_Task requirements_
Every line of the records must be repeated exactly; pictures stay out.

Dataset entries
□ □ □
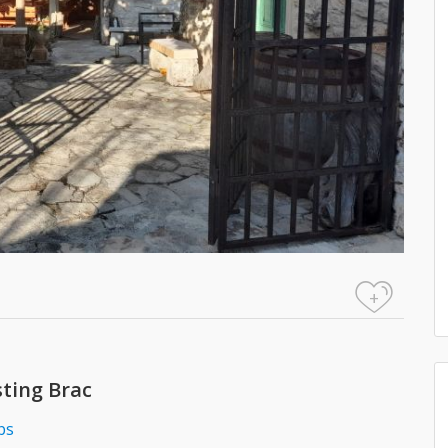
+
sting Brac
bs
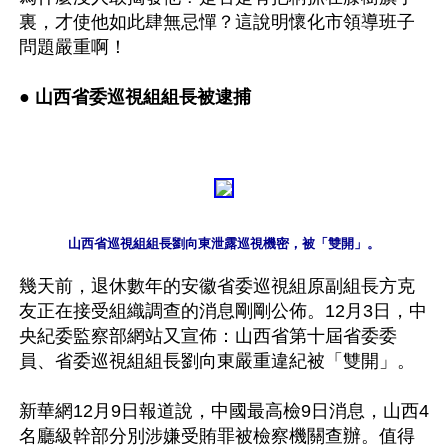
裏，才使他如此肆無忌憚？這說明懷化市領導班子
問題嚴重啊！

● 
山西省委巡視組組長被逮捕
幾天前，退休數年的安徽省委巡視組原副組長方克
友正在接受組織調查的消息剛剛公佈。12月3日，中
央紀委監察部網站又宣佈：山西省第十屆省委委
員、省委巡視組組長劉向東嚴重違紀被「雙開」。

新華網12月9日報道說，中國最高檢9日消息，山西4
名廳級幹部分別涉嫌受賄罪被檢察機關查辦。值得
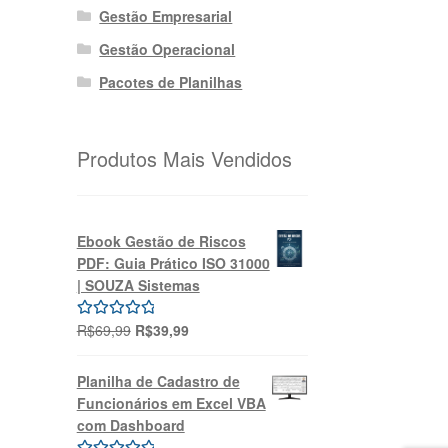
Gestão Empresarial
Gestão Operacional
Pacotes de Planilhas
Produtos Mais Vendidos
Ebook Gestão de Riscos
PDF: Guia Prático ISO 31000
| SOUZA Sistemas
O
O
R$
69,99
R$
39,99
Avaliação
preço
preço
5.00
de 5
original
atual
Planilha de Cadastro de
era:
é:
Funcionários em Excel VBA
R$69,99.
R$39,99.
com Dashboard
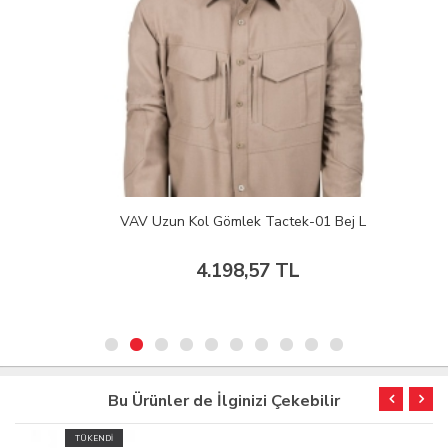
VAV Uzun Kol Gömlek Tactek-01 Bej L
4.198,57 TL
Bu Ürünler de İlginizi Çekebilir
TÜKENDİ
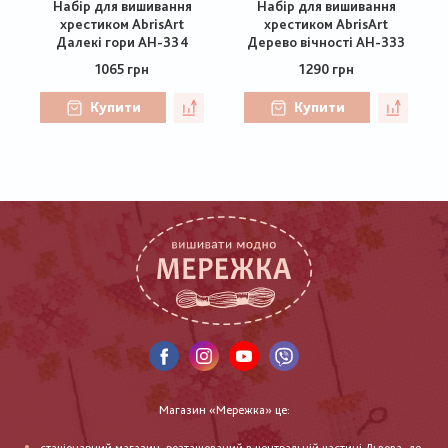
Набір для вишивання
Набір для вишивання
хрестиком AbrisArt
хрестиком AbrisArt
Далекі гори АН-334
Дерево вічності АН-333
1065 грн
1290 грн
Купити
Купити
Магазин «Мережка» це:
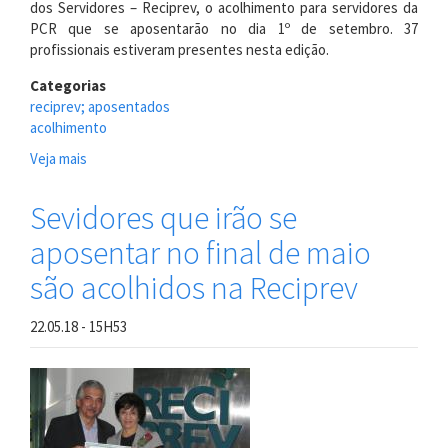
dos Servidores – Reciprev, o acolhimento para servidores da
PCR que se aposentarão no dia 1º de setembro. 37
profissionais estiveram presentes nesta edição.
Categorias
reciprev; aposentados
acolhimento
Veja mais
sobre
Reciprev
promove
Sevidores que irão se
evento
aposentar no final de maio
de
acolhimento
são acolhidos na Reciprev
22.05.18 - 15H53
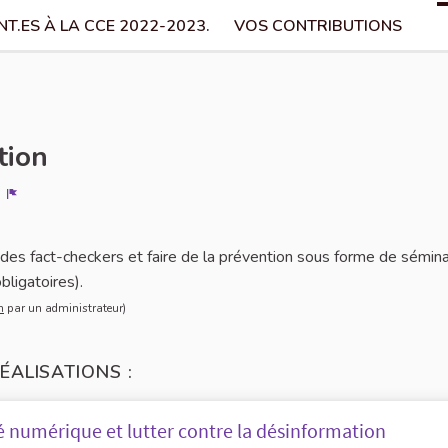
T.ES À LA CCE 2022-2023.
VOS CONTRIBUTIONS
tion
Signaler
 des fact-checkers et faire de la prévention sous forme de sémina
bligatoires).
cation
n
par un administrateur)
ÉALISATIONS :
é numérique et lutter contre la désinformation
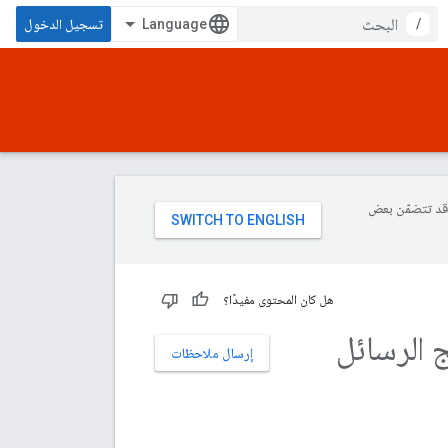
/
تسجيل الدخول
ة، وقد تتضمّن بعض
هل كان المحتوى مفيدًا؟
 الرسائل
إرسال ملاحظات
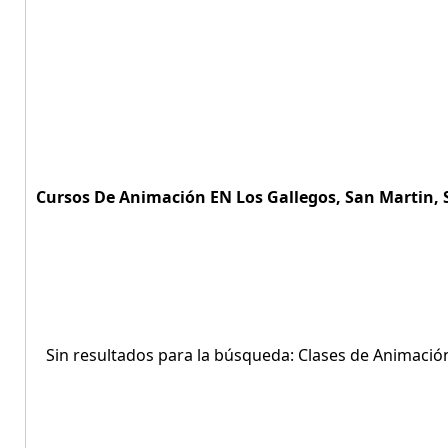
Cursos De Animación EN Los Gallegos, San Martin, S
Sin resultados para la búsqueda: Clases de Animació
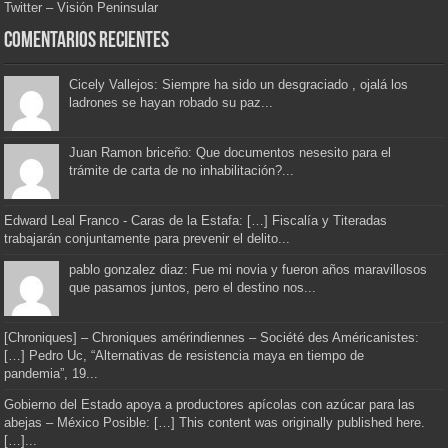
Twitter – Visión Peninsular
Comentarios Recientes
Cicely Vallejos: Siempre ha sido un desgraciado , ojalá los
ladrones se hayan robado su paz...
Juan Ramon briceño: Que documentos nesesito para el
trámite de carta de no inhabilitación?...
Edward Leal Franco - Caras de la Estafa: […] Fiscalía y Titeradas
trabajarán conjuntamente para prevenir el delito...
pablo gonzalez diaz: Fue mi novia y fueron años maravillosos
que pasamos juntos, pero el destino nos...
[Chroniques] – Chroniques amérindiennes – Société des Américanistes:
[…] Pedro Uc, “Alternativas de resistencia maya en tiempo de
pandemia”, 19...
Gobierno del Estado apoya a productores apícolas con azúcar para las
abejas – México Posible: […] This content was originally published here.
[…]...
□ □ □
_Solution for this exercise_
+
sting Brac
bs
裏，才使他如此肆無忌憚？這說明懷化市領導班子
問題嚴重啊！

● 
山西省委巡視組組長被逮捕
幾天前，退休數年的安徽省委巡視組原副組長方克
友正在接受組織調查的消息剛剛公佈。12月3日，中
央紀委監察部網站又宣佈：山西省第十屆省委委
員、省委巡視組組長劉向東嚴重違紀被「雙開」。

新華網12月9日報道說，中國最高檢9日消息，山西4
名廳級幹部分別涉嫌受賄罪被檢察機關查辦。值得
Gestão Empresarial
Gestão Operacional
Pacotes de Planilhas
Produtos Mais Vendidos
Ebook Gestão de Riscos
PDF: Guia Prático ISO 31000
| SOUZA Sistemas
O
O
R$
69,99
R$
39,99
Avaliação
preço
preço
5.00
de 5
original
atual
Planilha de Cadastro de
era:
é:
Funcionários em Excel VBA
R$69,99.
R$39,99.
com Dashboard
VAV Uzun Kol Gömlek Tactek-01 Bej L
4.198,57 TL
Bu Ürünler de İlginizi Çekebilir
TÜKENDİ
Набір для вишивання
Набір для вишивання
хрестиком AbrisArt
хрестиком AbrisArt
Далекі гори АН-334
Дерево вічності АН-333
1065 грн
1290 грн
Купити
Купити
Магазин «Мережка» це:
dos Servidores – Reciprev, o acolhimento para servidores da
PCR que se aposentarão no dia 1º de setembro. 37
profissionais estiveram presentes nesta edição.
Categorias
reciprev; aposentados
acolhimento
Veja mais
sobre
Reciprev
promove
Sevidores que irão se
evento
aposentar no final de maio
de
acolhimento
são acolhidos na Reciprev
22.05.18 - 15H53
T.ES À LA CCE 2022-2023.
VOS CONTRIBUTIONS
tion
Signaler
 des fact-checkers et faire de la prévention sous forme de sémina
bligatoires).
cation
n
par un administrateur)
ÉALISATIONS :
é numérique et lutter contre la désinformation
/
تسجيل الدخول
ة، وقد تتضمّن بعض
هل كان المحتوى مفيدًا؟
 الرسائل
إرسال ملاحظات
Cursos De Animación EN Los Gallegos, San Martin, S
Sin resultados para la búsqueda: Clases de Animació
Twitter – Visión Peninsular
Comentarios Recientes
Cicely Vallejos: Siempre ha sido un desgraciado , ojalá los
ladrones se hayan robado su paz...
Juan Ramon briceño: Que documentos nesesito para el
trámite de carta de no inhabilitación?...
Edward Leal Franco - Caras de la Estafa: […] Fiscalía y Titeradas
trabajarán conjuntamente para prevenir el delito...
pablo gonzalez diaz: Fue mi novia y fueron años maravillosos
que pasamos juntos, pero el destino nos...
[Chroniques] – Chroniques amérindiennes – Société des Américanistes:
[…] Pedro Uc, “Alternativas de resistencia maya en tiempo de
pandemia”, 19...
Gobierno del Estado apoya a productores apícolas con azúcar para las
abejas – México Posible: […] This content was originally published here.
[…]...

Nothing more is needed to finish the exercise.